The geared lifter in this example is the archetypal “privileged applicant,” and his equipment stands for all the accoutrement of privilege. The raw lifter, if you will, is then the “underprivileged applicant,” and the difference between the lifters’ scores is – well, you can figure it out. In any case, here’s the issue: obviously, pitting the two against one another as is is unfair to the latter. What is not so obvious is how we might overcome this unfairness. Here’s what won’t work:
1. Stripping privilege away from the privileged applicant. It’s impossible, from a public policy standpoint, to retroactively “cancel” privilege. It might work in theory, but there is no practical way to do it.

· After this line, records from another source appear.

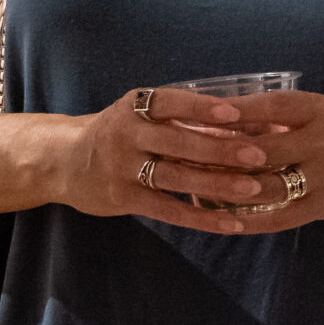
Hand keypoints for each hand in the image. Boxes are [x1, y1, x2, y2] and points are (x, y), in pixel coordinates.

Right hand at [55, 86, 300, 232]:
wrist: (64, 161)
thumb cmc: (116, 134)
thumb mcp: (137, 115)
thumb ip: (177, 118)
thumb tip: (239, 122)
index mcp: (134, 106)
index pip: (170, 102)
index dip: (201, 108)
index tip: (235, 113)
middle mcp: (127, 134)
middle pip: (178, 142)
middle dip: (220, 149)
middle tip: (258, 155)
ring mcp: (122, 168)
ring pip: (175, 177)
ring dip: (216, 183)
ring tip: (252, 188)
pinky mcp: (123, 198)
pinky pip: (168, 210)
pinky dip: (200, 217)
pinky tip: (229, 222)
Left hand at [169, 90, 323, 235]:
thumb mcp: (323, 108)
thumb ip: (282, 114)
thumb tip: (225, 114)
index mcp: (320, 111)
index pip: (275, 107)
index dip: (241, 110)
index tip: (206, 110)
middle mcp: (323, 144)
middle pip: (266, 150)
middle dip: (224, 152)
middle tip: (187, 150)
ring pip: (269, 187)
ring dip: (229, 187)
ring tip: (193, 183)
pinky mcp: (322, 208)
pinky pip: (280, 218)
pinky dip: (249, 219)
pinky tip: (221, 218)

2. Forbidding the privileged applicant from drawing on his privilege. Again, another option that sounds nice, but even in the most ruthlessly objective selection processes, privilege has a way of giving its holders a boost.

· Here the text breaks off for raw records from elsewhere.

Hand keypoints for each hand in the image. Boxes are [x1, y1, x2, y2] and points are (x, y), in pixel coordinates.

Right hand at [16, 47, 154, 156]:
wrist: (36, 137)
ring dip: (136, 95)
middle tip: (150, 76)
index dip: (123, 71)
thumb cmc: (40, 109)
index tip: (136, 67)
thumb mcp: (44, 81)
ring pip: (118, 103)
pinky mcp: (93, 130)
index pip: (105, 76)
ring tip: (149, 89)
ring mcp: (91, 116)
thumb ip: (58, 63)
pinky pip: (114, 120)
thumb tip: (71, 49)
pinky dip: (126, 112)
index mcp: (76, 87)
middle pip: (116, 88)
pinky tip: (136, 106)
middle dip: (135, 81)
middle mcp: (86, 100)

3. Handicapping the privileged applicant in the selection process. This is the instance of reverse discrimination that Levine recounts. The problem is that, unlike golf, life offers no clear way to identify the right handicap for each player. Here the powerlifting counter-metaphor comes in handy: no one knows how much supportive gear adds to lifters’ totals, since this number depends on many different factors. Hence, perfectly fair competition of geared against raw lifters is not practical, since any handicap on the former is bound to be inaccurate and arbitrary. This goes double for affirmative action programs. We can tell that (most) white applicants have advantages over (most) black applicants that have nothing to do with their qualification for the position. But what we can’t tell is just how big this advantage is for any specific white applicant – let alone “white applicants” as a group. That’s why, at the end of the day, the specifics of many affirmative action programs are indefensible: these programs are written from a general aim to overcome privilege, rather than from specific information about the advantage privilege confers.

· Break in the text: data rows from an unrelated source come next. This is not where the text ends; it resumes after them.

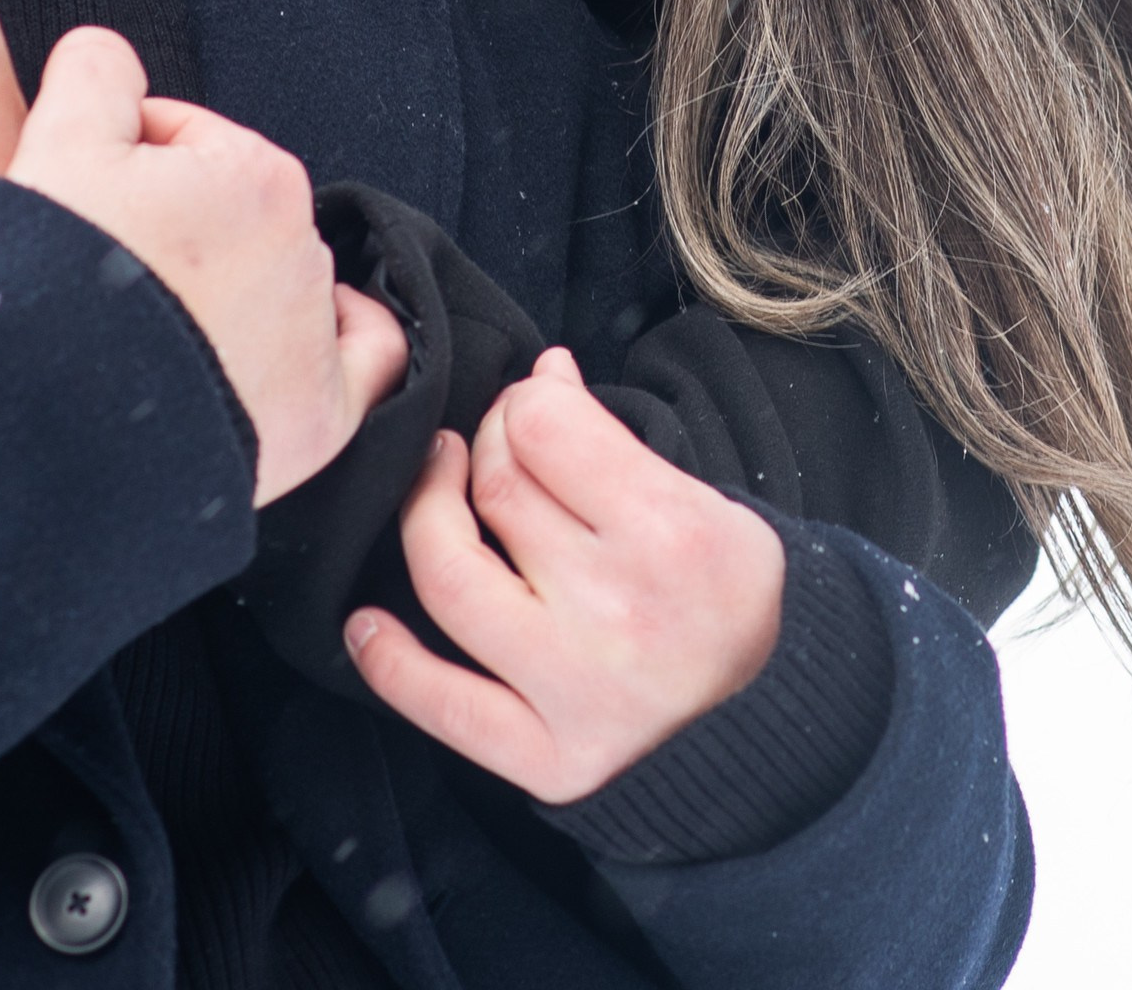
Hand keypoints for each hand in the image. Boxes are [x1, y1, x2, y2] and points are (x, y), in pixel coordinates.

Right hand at [8, 29, 409, 505]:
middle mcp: (305, 251)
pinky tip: (293, 346)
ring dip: (227, 289)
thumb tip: (114, 62)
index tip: (78, 209)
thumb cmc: (49, 285)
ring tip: (153, 334)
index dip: (118, 165)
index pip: (181, 143)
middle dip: (172, 229)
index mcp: (256, 174)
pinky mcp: (318, 421)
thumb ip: (96, 71)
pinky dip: (335, 343)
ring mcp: (315, 339)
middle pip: (227, 214)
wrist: (47, 429)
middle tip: (102, 278)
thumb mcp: (55, 140)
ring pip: (277, 280)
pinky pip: (364, 360)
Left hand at [343, 346, 785, 803]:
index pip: (543, 429)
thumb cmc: (721, 585)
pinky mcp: (550, 758)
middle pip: (496, 491)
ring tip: (434, 490)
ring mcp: (576, 691)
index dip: (525, 402)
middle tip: (498, 446)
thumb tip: (540, 374)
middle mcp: (617, 617)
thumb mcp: (699, 494)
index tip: (532, 408)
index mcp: (668, 537)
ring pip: (449, 576)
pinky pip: (442, 706)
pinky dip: (390, 664)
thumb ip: (610, 436)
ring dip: (425, 515)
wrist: (764, 711)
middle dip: (486, 447)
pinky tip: (367, 623)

For all this, can we even have affirmative action programs that are both fair and effective? I believe so. The key is to honor the principle of fair treatment. It is not fair to turn an applicant away on the basis of his race, no matter how this would affect the year-end Diversity Report. On the other hand, it is perfectly fair to assist underprivileged applicants before, during, and after the selection process, that they might accumulate at least some of the advantages enjoyed by their more-privileged co-workers. By extension, it is perfectly fair to target underprivileged communities to help their members with education, job search, homeownership, and so on.
I suspect that many other supporters of affirmative action won’t like my take on it. They might rightly point out that this offers no guarantee of equal opportunity – to say nothing of equal outcome. But they would forget that equal opportunity isn’t as simple as having the same golf handicap. Under the reign of equal opportunity, everyone would have more or less the same shot at success, but owing to time and chance, some individuals would still come out way ahead. Regardless of how it is written, the successful affirmative action program will be that which preserves this individual variation in outcomes, while minimizing (in this case) the corresponding racial differential.